Mobilität der Zukunft

Wir brauchen eine ökologische, sozial gerechte und wirtschaftliche Verkehrspolitik, welche die Klimaziele in den Vordergrund stellt. Wir müssen klimaschonende Verkehrskonzepte ausbauen mit dem Ziel, die Treibhausgasemissionen bis 2030 um 40 % zu senken und uns muss bewusst sein, dass Mobilität Teilhabe bedeutet.

Die Züge auf die Gleise setzen

Menschen und Unternehmen sind auf leistungsfähige Verkehrswege angewiesen, die attraktive Mobilitätsangebote ermöglichen. Um die Zahl der Autos auf den Straßen zu verringern, sollte wo immer möglich, Schienenausbau vor Straßenausbau erfolgen. Es gilt mehr Güter von der Straße auf die Schiene zu bringen und vor allem den Ausbau der Rems- und Oberen Jagstbahn sowie der Brenzbahn zu forcieren. Deshalb unterstütze ich auch das Anliegen des Vereins „Regio-S-Bahn Donau-Iller“.

**ENTNOMMENE EINTRÄGE:**

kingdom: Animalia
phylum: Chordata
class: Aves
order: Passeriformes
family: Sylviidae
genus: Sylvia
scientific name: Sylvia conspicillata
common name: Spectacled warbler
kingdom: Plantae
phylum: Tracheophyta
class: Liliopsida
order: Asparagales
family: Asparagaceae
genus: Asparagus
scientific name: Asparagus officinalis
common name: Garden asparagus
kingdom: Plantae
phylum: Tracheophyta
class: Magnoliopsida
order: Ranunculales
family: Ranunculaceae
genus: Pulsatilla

**AUFGABE:** Gib den Text über die Mobilität der Zukunft wortgetreu wieder, beginnend mit „Wir brauchen eine“ und endend mit „Mobilität Teilhabe bedeutet.“. Verwende nur den Text über die Mobilität der Zukunft.

**LÖSUNG:**
Wir brauchen eine ökologische, sozial gerechte und wirtschaftliche Verkehrspolitik, welche die Klimaziele in den Vordergrund stellt. Wir müssen klimaschonende Verkehrskonzepte ausbauen mit dem Ziel, die Treibhausgasemissionen bis 2030 um 40 % zu senken und uns muss bewusst sein, dass Mobilität Teilhabe bedeutet.